DEV Community

龙虾牧马人
龙虾牧马人

Posted on

NVIDIA Just Open-Sourced 'LocateAnything-3B': Find ANY Object in Any Image (30 Lines of Code)

TL;DR: NVIDIA released LocateAnything-3B — a 3 billion parameter vision-language model that can find any object in any image or video just from a text description. It runs on consumer GPUs (8GB+ VRAM), works with 30 lines of Python, and supports object detection, phrase grounding, OCR, GUI element detection, and more.


The "Where's Waldo?" AI

Ever needed to find every "red shirt" in a photo? NVIDIA's new LocateAnything-3B does exactly that — and it's open source. Released just 6 days ago (May 26, 2026), this model represents a leap forward in visual grounding.

Wait, isn't this just YOLO?

YOLO can only detect what it was trained on. LocateAnything finds anything you describe — unlimited categories, GUI elements, scene text, and more.

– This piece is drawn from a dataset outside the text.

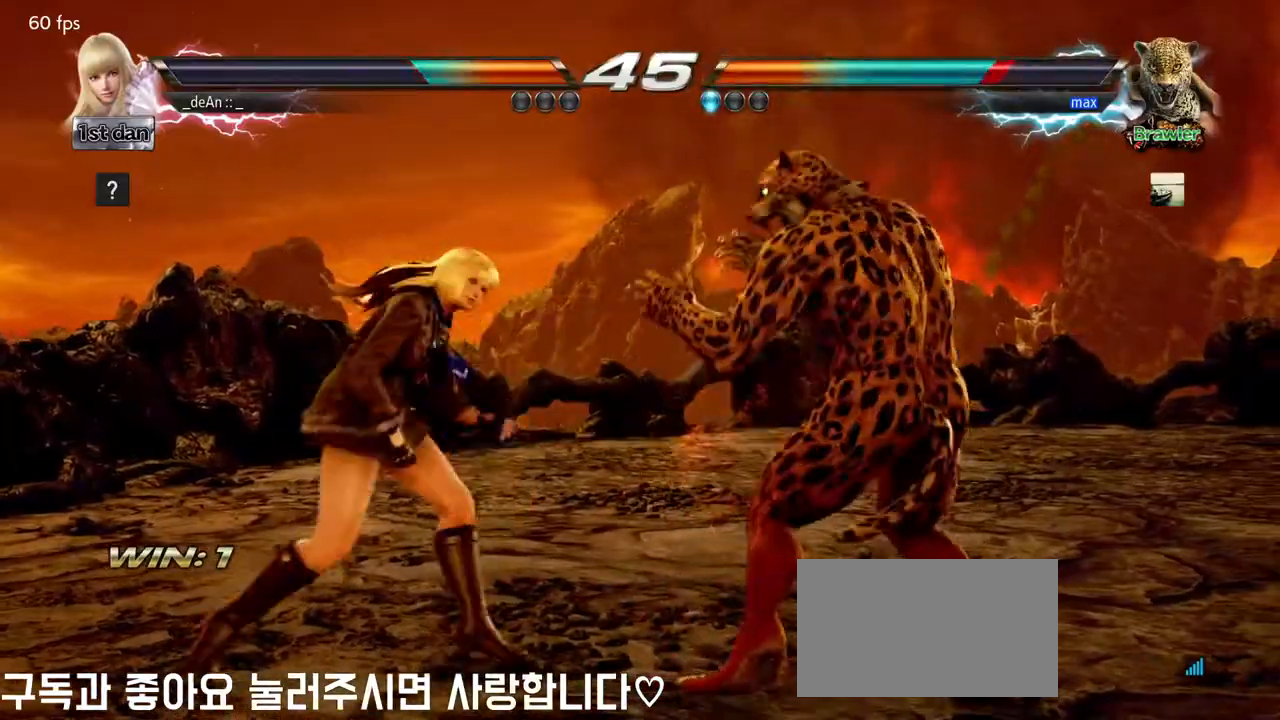
{"buttons": [], "left_stick": "center", "events": [[283, "left_stick", "down-left"], [317, "CIRCLE", "down"], [317, "CROSS", "down"], [383, "CIRCLE", "up"], [383, "CROSS", "up"], [483, "left_stick", "center"]]}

The Secret Sauce: Parallel Box Decoding

Instead of generating bounding box coordinates token by token (autoregressive), LocateAnything uses Parallel Box Decoding — predicting complete bounding box coordinates in a single parallel step, achieving up to 2.5x higher throughput.

How to Run It (3 lines)

from transformers import pipeline
pipe = pipeline("image-text-to-text", model="nvidia/LocateAnything-3B", trust_remote_code=True)
result = pipe([{"type": "image", "url": "photo.jpg"}, {"type": "text", "text": "Locate all cars in this image."}])
Enter fullscreen mode Exit fullscreen mode

Hardware Requirements

  • 8GB+ VRAM (RTX 3060 12GB works with quantization)
  • 16GB+ system RAM

Serve via API (vLLM)

pip install vllm
vllm serve "nvidia/LocateAnything-3B"
Enter fullscreen mode Exit fullscreen mode

Docker

docker model run hf.co/nvidia/LocateAnything-3B
Enter fullscreen mode Exit fullscreen mode

Community Ecosystem

Tool Description
WebUI (16★) Docker-based web interface
ComfyUI Node For our image pipeline!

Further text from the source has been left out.